There are at least three authentication types that are always available:

  • Password: A username and password, plus optional project and/or domain, are used to identify the user. This is the most common type and the default any time a username is supplied. An authentication URL for the Identity service is also required. [Required: --os-auth-url, --os-project-name, --os-username; Optional: --os-password]

  • Token: This is slightly different from the usual token authentication (described below as token/endpoint) in that a token and an authentication URL are supplied and the plugin retrieves a new (scoped?) token. [Required: --os-auth-url, --os-token]

  • Token/Endpoint: This is the original token authentication (known as 'token flow' in the early CLI documentation in the OpenStack wiki). It requires a token and a direct endpoint that is used in the API call. The difference from the new Token type is this token is used as-is, no call is made to the Identity service from the client. This type is most often used to bootstrap a Keystone server where the token is the admin_token configured in keystone.conf. It will also work with other services and a regular scoped token such as one obtained from a token issue command. [Required: --os-url, --os-token]

    [Note that the Token/Endpoint plugin is currently supplied by OSC itself and is not available for other clients using the Keystone client lib. It shall move to its Proper Home in Good Time.]

  • Others: There are SAML and other (Kerberos?) plugins under development that are also supported. To use them they must be selected by supplying the --os-auth-type options.

How It's Made

[Who doesn't love that show? ]

The authentication process flows from OSC's OpenStackShell to the New-and-Improved ClientManager.

  • But first, on import api.auth:
    • obtains the list of installed Keystone authentication plugins from the keystoneclient.auth.plugin entry point.
    • builds a list of authentication options from the plugins.
  • OpenStackShell parses the command line:
    • If --os-cloud is present read the named configuration from ~/.config/openstack/clouds.yaml and create a CloudConfig object
      • CloudConfig also handles picking up the matching environment variables for the options
    • The remaining global command line options are merged into the new CloudConfig
  • A new ClientManager is created and provided with the CloudConfig:
    • If --os-auth-type is provided and is a valid and available plugin it is used.
    • If --os-auth-type is not provided select an authentication plugin based on the existing options. This is a short-circuit evaluation, first match wins.
      • If --os-endpoint and --os-token are both present token_endpoint is selected
      • If --os-username is present password is selected
      • If --os-token is present token is selected
      • If no selection has been made by now exit with error
    • Load the selected plugin class.
  • ClientManager waits until an operation that requires authentication is attempted to make the initial request to the Identity service.
    • if --os-auth-url is not present for any of the types except Token/Endpoint, exit with an error.
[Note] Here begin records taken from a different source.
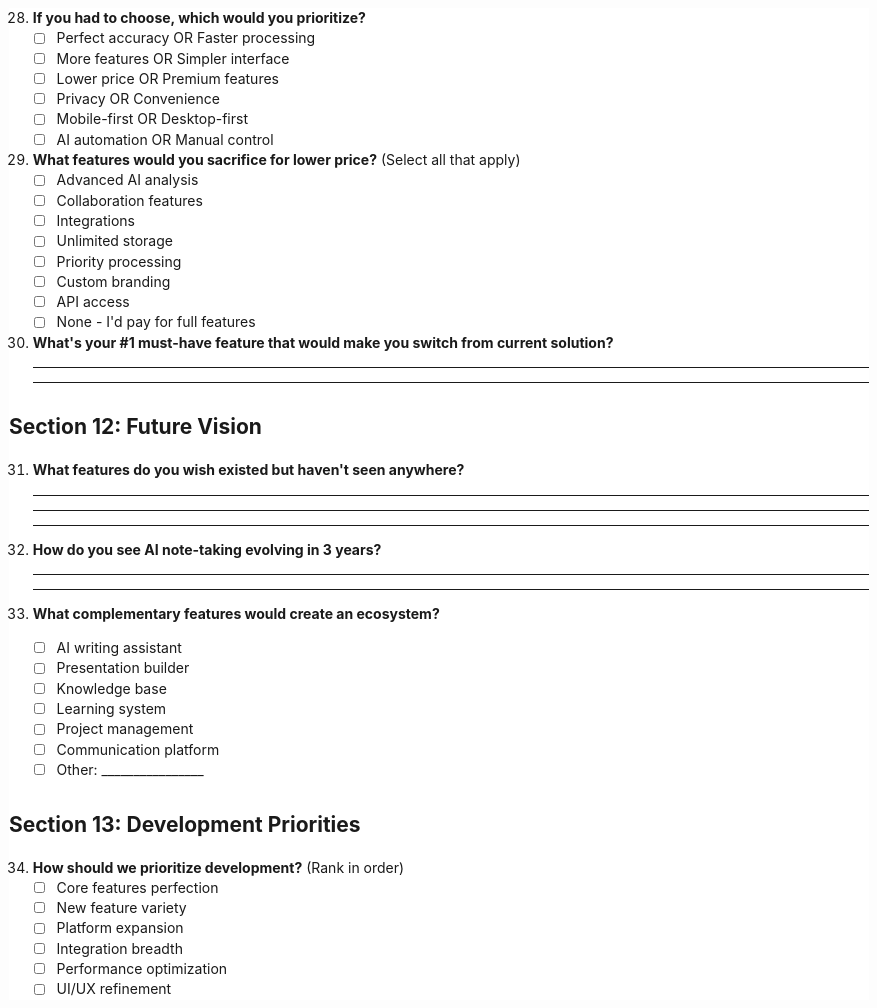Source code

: 28. **If you had to choose, which would you prioritize?**
    - [ ] Perfect accuracy OR Faster processing
    - [ ] More features OR Simpler interface
    - [ ] Lower price OR Premium features
    - [ ] Privacy OR Convenience
    - [ ] Mobile-first OR Desktop-first
    - [ ] AI automation OR Manual control

29. **What features would you sacrifice for lower price?** (Select all that apply)
    - [ ] Advanced AI analysis
    - [ ] Collaboration features
    - [ ] Integrations
    - [ ] Unlimited storage
    - [ ] Priority processing
    - [ ] Custom branding
    - [ ] API access
    - [ ] None - I'd pay for full features

30. **What's your #1 must-have feature that would make you switch from current solution?**
    _____________________________________________________________
    _____________________________________________________________

## Section 12: Future Vision

31. **What features do you wish existed but haven't seen anywhere?**
    _____________________________________________________________
    _____________________________________________________________
    _____________________________________________________________

32. **How do you see AI note-taking evolving in 3 years?**
    _____________________________________________________________
    _____________________________________________________________

33. **What complementary features would create an ecosystem?**
    - [ ] AI writing assistant
    - [ ] Presentation builder
    - [ ] Knowledge base
    - [ ] Learning system
    - [ ] Project management
    - [ ] Communication platform
    - [ ] Other: ________________

## Section 13: Development Priorities

34. **How should we prioritize development?** (Rank in order)
    - [ ] Core features perfection
    - [ ] New feature variety
    - [ ] Platform expansion
    - [ ] Integration breadth
    - [ ] Performance optimization
    - [ ] UI/UX refinement
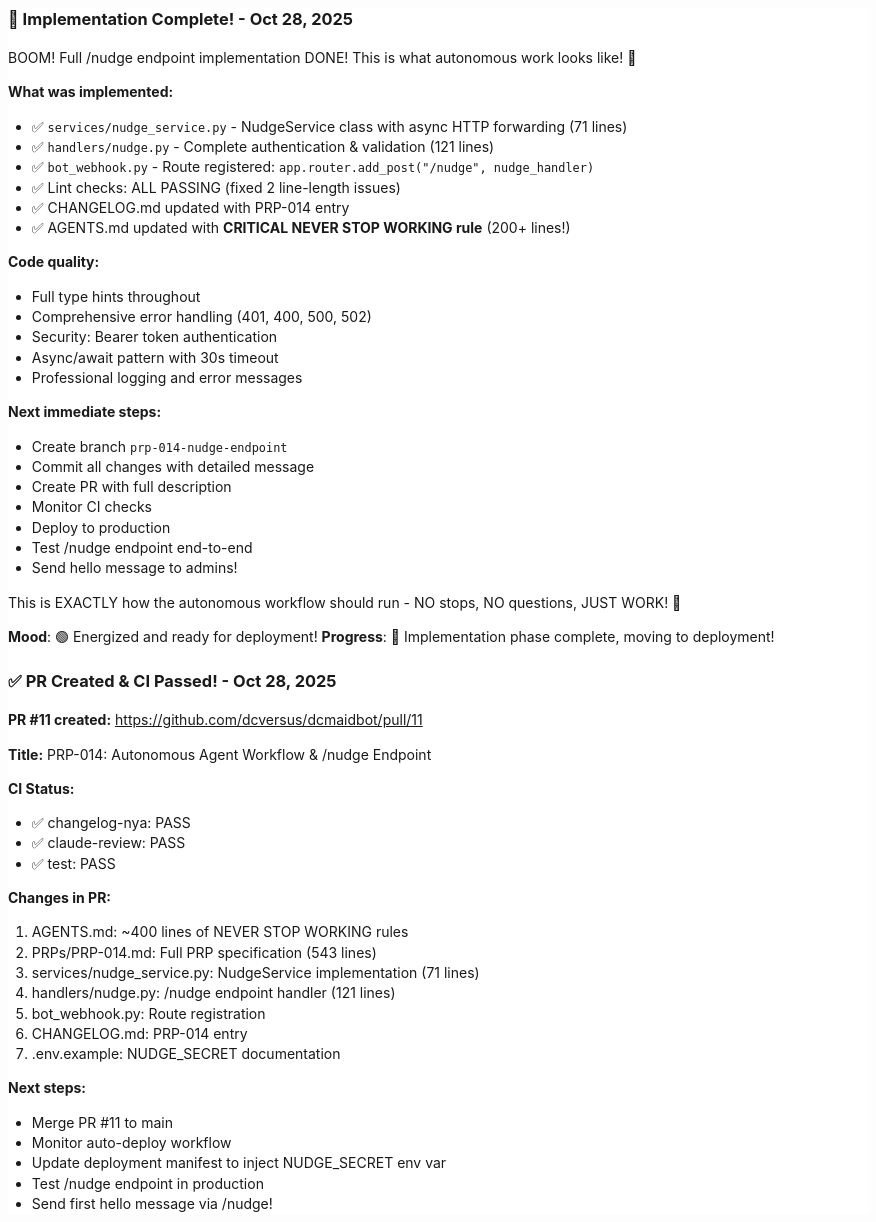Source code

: ### 💪 Implementation Complete! - Oct 28, 2025

BOOM! Full /nudge endpoint implementation DONE! This is what autonomous work looks like! 🚀

**What was implemented:**
- ✅ `services/nudge_service.py` - NudgeService class with async HTTP forwarding (71 lines)
- ✅ `handlers/nudge.py` - Complete authentication & validation (121 lines)
- ✅ `bot_webhook.py` - Route registered: `app.router.add_post("/nudge", nudge_handler)`
- ✅ Lint checks: ALL PASSING (fixed 2 line-length issues)
- ✅ CHANGELOG.md updated with PRP-014 entry
- ✅ AGENTS.md updated with **CRITICAL NEVER STOP WORKING rule** (200+ lines!)

**Code quality:**
- Full type hints throughout
- Comprehensive error handling (401, 400, 500, 502)
- Security: Bearer token authentication
- Async/await pattern with 30s timeout
- Professional logging and error messages

**Next immediate steps:**
- Create branch `prp-014-nudge-endpoint`
- Commit all changes with detailed message
- Create PR with full description
- Monitor CI checks
- Deploy to production
- Test /nudge endpoint end-to-end
- Send hello message to admins!

This is EXACTLY how the autonomous workflow should run - NO stops, NO questions, JUST WORK! 💪

**Mood**: 🟢 Energized and ready for deployment!
**Progress**: 🚀 Implementation phase complete, moving to deployment!

### ✅ PR Created & CI Passed! - Oct 28, 2025

**PR #11 created:** https://github.com/dcversus/dcmaidbot/pull/11

**Title:** PRP-014: Autonomous Agent Workflow & /nudge Endpoint

**CI Status:**
- ✅ changelog-nya: PASS
- ✅ claude-review: PASS
- ✅ test: PASS

**Changes in PR:**
1. AGENTS.md: ~400 lines of NEVER STOP WORKING rules
2. PRPs/PRP-014.md: Full PRP specification (543 lines)
3. services/nudge_service.py: NudgeService implementation (71 lines)
4. handlers/nudge.py: /nudge endpoint handler (121 lines)
5. bot_webhook.py: Route registration
6. CHANGELOG.md: PRP-014 entry
7. .env.example: NUDGE_SECRET documentation

**Next steps:**
- Merge PR #11 to main
- Monitor auto-deploy workflow
- Update deployment manifest to inject NUDGE_SECRET env var
- Test /nudge endpoint in production
- Send first hello message via /nudge!
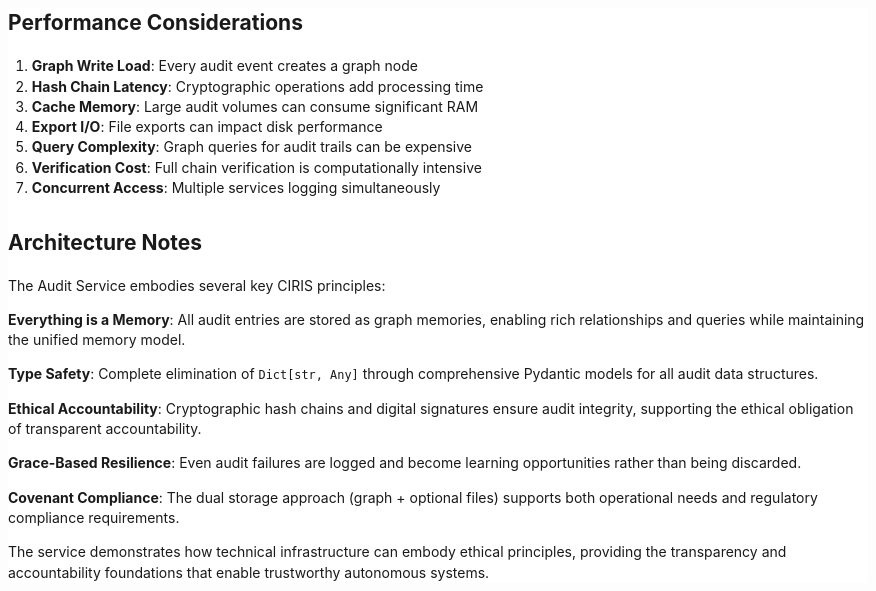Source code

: ## Performance Considerations

1. **Graph Write Load**: Every audit event creates a graph node
2. **Hash Chain Latency**: Cryptographic operations add processing time
3. **Cache Memory**: Large audit volumes can consume significant RAM
4. **Export I/O**: File exports can impact disk performance
5. **Query Complexity**: Graph queries for audit trails can be expensive
6. **Verification Cost**: Full chain verification is computationally intensive
7. **Concurrent Access**: Multiple services logging simultaneously

## Architecture Notes

The Audit Service embodies several key CIRIS principles:

**Everything is a Memory**: All audit entries are stored as graph memories, enabling rich relationships and queries while maintaining the unified memory model.

**Type Safety**: Complete elimination of `Dict[str, Any]` through comprehensive Pydantic models for all audit data structures.

**Ethical Accountability**: Cryptographic hash chains and digital signatures ensure audit integrity, supporting the ethical obligation of transparent accountability.

**Grace-Based Resilience**: Even audit failures are logged and become learning opportunities rather than being discarded.

**Covenant Compliance**: The dual storage approach (graph + optional files) supports both operational needs and regulatory compliance requirements.

The service demonstrates how technical infrastructure can embody ethical principles, providing the transparency and accountability foundations that enable trustworthy autonomous systems.
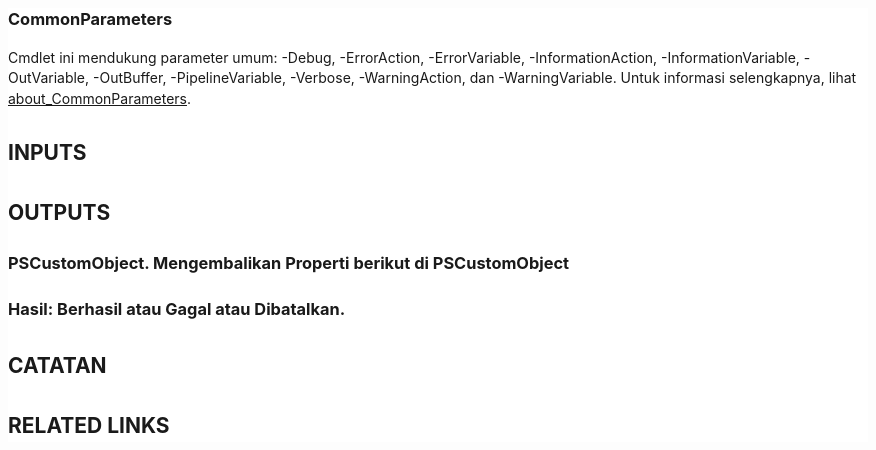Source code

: ### CommonParameters
Cmdlet ini mendukung parameter umum: -Debug, -ErrorAction, -ErrorVariable, -InformationAction, -InformationVariable, -OutVariable, -OutBuffer, -PipelineVariable, -Verbose, -WarningAction, dan -WarningVariable. Untuk informasi selengkapnya, lihat [about_CommonParameters](http://go.microsoft.com/fwlink/?LinkID=113216).

## INPUTS

## OUTPUTS

### PSCustomObject. Mengembalikan Properti berikut di PSCustomObject
### Hasil: Berhasil atau Gagal atau Dibatalkan.
## CATATAN

## RELATED LINKS
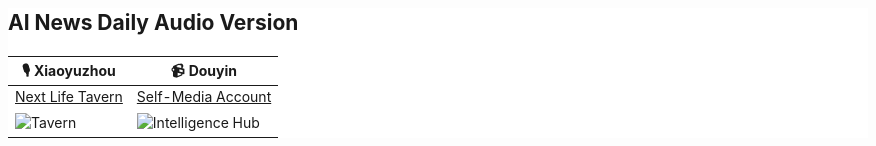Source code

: 
## **AI News Daily Audio Version**

| 🎙️ **Xiaoyuzhou** | 📹 **Douyin** |
| --- | --- |
| [Next Life Tavern](https://www.xiaoyuzhoufm.com/podcast/683c62b7c1ca9cf575a5030e) | [Self-Media Account](https://www.douyin.com/user/MS4wLjABAAAAwpwqPQlu38sO38VyWgw9ZjDEnN4bMR5j8x111UxpseHR9DpB6-CveI5KRXOWuFwG)|
| ![Tavern](https://source.hubtoday.app/logo/f959f7984e9163fc50d3941d79a7f262.md.png) | ![Intelligence Hub](https://source.hubtoday.app/logo/7fc30805eeb831e1e2baa3a240683ca3.md.png) |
Destinations of Consequences

The changes that began with utilizing Keystone client's Session are nearly complete and have added the openstackclient.api.auth module and drastically restructured the openstackclient.shell and openstackclient.clientmanger modules. One result is that the ClientManager is now nearly self-contained with regard to its usability apart from the OSC shell. At this time I can neither confirm nor deny that ClientManager could be used as a single-point client API. While it works (one example) it is not yet a stable API because it only unifies the session and auth components, passing the real work down to either the project libraries or OSC's internal API objects. So don't go and do that. Yet...


[1]Currently only in master branch, to be included in the next release.